(INFORMATION PROVIDED)

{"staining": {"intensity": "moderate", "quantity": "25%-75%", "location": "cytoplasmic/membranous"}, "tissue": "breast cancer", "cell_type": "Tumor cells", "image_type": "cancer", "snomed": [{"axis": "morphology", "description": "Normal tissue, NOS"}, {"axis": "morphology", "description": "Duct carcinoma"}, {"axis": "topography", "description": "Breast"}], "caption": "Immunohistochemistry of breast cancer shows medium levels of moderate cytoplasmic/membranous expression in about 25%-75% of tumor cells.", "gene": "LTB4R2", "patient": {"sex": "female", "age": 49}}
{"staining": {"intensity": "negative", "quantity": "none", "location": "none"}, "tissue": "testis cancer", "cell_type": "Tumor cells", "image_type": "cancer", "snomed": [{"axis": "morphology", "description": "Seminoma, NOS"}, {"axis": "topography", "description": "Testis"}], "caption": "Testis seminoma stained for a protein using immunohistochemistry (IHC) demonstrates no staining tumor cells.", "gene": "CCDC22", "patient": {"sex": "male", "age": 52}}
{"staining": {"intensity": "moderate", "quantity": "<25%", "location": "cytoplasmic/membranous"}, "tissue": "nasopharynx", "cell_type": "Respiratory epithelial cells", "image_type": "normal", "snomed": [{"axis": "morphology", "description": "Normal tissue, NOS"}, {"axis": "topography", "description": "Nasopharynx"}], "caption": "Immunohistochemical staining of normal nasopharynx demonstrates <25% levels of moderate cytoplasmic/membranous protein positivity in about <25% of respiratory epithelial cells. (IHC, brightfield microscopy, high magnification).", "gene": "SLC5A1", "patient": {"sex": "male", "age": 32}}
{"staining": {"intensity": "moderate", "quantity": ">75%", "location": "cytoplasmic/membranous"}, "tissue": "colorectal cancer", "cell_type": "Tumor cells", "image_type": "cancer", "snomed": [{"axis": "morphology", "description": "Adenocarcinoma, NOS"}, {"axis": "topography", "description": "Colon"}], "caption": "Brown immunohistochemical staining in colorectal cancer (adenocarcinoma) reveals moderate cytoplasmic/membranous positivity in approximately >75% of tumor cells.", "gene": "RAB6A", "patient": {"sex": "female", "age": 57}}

(WORK REQUIRED) Transcribe the listing above in full, so that every line matches exactly.

(TASK ANSWER)
{"staining": {"intensity": "moderate", "quantity": "25%-75%", "location": "cytoplasmic/membranous"}, "tissue": "breast cancer", "cell_type": "Tumor cells", "image_type": "cancer", "snomed": [{"axis": "morphology", "description": "Normal tissue, NOS"}, {"axis": "morphology", "description": "Duct carcinoma"}, {"axis": "topography", "description": "Breast"}], "caption": "Immunohistochemistry of breast cancer shows medium levels of moderate cytoplasmic/membranous expression in about 25%-75% of tumor cells.", "gene": "LTB4R2", "patient": {"sex": "female", "age": 49}}
{"staining": {"intensity": "negative", "quantity": "none", "location": "none"}, "tissue": "testis cancer", "cell_type": "Tumor cells", "image_type": "cancer", "snomed": [{"axis": "morphology", "description": "Seminoma, NOS"}, {"axis": "topography", "description": "Testis"}], "caption": "Testis seminoma stained for a protein using immunohistochemistry (IHC) demonstrates no staining tumor cells.", "gene": "CCDC22", "patient": {"sex": "male", "age": 52}}
{"staining": {"intensity": "moderate", "quantity": "<25%", "location": "cytoplasmic/membranous"}, "tissue": "nasopharynx", "cell_type": "Respiratory epithelial cells", "image_type": "normal", "snomed": [{"axis": "morphology", "description": "Normal tissue, NOS"}, {"axis": "topography", "description": "Nasopharynx"}], "caption": "Immunohistochemical staining of normal nasopharynx demonstrates <25% levels of moderate cytoplasmic/membranous protein positivity in about <25% of respiratory epithelial cells. (IHC, brightfield microscopy, high magnification).", "gene": "SLC5A1", "patient": {"sex": "male", "age": 32}}
{"staining": {"intensity": "moderate", "quantity": ">75%", "location": "cytoplasmic/membranous"}, "tissue": "colorectal cancer", "cell_type": "Tumor cells", "image_type": "cancer", "snomed": [{"axis": "morphology", "description": "Adenocarcinoma, NOS"}, {"axis": "topography", "description": "Colon"}], "caption": "Brown immunohistochemical staining in colorectal cancer (adenocarcinoma) reveals moderate cytoplasmic/membranous positivity in approximately >75% of tumor cells.", "gene": "RAB6A", "patient": {"sex": "female", "age": 57}}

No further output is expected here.